Why is the NYC Parks Department continuing this irresponsible edict about unleashed dogs? This is the wake-up call to Commissioner Benepe and these are the sobering statistics that would indicate to any reasonable person that unleashed dogs are a menace to our safety.
There are about 5 million dog bites per year. Approximately 1,000 dog bite victims per day are seen in hospital emergency rooms. Dog bite losses exceed $1 billion per year, with $345 million paid by insurance companies. Children are the main victims and they are usually bitten in the face.
The home insurance industry paid out $310 million in 2001, and $345.5 million in 2002 and the upward trend continues in 2004. It is reported that additional payments were made under other insurance policies, such as health insurance. Because of this large monetary payout, most homeowners policies now clearly state that if you own a certain breed of dog, insurance coverage is waived in the event of an attack. To be covered if your dog attacks anyone you need a rider attachment to your policy and of course, this results in additional costs to everyone. We are all paying for the erratic behavior of unleashed dogs.
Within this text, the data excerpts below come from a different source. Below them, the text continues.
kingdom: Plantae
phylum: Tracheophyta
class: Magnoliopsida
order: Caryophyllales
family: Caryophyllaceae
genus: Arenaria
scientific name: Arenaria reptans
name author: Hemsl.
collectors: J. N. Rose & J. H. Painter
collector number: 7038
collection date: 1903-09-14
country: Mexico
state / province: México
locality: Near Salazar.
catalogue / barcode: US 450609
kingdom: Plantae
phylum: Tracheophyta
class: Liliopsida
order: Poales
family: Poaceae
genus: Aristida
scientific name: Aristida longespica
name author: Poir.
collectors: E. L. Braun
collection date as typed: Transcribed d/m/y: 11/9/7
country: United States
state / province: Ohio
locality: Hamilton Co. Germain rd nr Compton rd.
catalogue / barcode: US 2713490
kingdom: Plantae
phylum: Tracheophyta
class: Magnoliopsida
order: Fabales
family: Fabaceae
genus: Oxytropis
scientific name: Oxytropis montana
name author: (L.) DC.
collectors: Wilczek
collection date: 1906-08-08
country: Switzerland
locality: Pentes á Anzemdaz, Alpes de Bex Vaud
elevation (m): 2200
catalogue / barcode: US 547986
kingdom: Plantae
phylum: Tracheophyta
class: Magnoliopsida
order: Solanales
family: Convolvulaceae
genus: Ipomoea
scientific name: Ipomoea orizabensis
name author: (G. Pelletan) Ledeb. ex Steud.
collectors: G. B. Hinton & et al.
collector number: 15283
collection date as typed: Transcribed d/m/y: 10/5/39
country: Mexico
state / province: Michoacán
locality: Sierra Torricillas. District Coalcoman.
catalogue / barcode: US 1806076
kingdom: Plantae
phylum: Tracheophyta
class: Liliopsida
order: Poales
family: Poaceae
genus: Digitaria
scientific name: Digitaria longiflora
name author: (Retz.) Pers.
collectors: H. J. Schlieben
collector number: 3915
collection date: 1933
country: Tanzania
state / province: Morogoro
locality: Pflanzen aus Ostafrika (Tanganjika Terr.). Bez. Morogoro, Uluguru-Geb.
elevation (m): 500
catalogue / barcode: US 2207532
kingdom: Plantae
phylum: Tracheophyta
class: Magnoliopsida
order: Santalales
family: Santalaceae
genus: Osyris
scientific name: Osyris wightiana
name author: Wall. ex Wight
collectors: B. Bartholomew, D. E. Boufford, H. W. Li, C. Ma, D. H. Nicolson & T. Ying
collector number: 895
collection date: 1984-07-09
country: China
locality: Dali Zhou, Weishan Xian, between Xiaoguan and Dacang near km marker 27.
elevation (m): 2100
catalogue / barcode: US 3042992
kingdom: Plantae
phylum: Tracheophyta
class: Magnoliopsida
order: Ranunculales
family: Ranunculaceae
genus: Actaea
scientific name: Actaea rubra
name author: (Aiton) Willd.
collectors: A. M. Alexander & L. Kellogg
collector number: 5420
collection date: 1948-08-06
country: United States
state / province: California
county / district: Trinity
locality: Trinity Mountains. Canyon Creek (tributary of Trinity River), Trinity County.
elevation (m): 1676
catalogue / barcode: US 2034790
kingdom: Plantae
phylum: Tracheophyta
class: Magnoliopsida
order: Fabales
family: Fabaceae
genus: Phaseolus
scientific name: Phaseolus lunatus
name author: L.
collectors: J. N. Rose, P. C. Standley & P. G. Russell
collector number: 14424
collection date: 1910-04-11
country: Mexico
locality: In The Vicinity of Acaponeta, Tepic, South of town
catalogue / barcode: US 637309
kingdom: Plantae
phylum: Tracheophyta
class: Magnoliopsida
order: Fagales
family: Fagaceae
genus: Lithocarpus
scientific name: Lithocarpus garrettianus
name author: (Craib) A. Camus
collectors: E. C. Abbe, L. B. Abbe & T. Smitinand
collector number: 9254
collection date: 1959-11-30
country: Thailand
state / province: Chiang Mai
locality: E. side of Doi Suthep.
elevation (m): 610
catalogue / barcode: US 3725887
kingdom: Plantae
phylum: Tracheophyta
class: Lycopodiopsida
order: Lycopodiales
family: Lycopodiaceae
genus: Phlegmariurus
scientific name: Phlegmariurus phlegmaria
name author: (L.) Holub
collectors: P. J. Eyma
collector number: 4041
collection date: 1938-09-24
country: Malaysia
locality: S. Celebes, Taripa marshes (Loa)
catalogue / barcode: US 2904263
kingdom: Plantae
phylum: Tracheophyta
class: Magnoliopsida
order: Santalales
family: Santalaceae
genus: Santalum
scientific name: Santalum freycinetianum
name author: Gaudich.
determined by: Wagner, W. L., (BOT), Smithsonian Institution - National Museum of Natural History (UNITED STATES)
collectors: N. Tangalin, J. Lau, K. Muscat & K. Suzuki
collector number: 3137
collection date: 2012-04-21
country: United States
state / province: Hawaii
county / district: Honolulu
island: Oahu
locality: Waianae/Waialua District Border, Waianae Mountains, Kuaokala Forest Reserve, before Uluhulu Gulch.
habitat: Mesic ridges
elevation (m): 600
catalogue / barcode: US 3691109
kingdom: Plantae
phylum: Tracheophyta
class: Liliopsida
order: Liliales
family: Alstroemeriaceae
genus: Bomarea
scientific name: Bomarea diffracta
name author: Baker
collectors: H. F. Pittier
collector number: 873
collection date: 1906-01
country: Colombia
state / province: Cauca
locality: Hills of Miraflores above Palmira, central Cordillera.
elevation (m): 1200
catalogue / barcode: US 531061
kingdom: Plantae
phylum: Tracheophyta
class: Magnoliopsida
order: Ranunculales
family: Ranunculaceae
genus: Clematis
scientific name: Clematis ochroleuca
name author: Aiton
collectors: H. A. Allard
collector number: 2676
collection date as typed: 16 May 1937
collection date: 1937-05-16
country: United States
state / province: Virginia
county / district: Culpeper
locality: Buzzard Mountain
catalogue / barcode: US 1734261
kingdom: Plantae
Let me say this before we start hearing the rhetoric about a dog run in Juniper Valley Park. The JPCA has been vehemently against the dog run because of all the problems associated with these facilities. Cleanliness, disease, aggressive dogs, uncooperative owners and loud barking noise all come into play with dog runs and they are not the panacea that many seem to think. There are documented stories about the problems to support our position. Also, since most dog owners arrive in their cars and there is a dog run in Forest Park, just about a mile from Juniper, why not use that facility for “socializing the animals.” Most dog owners want prime park real estate for their dogs and that is not realistic. Prime park real estate is currently being used by the thousands of people who use our parks every day. Juniper is totally utilized with sporting facilities and pockets of passive recreation areas. The park is ready for the “Filled to Capacity” sign without adding a canine toilet area.
Relaxing the leash laws and putting us all at risk is just plain dumb and illegal. The JPCA is demanding that the law be enforced so that there are no more victims and we may all enjoy our beautiful park without the threat of a vicious dog attack.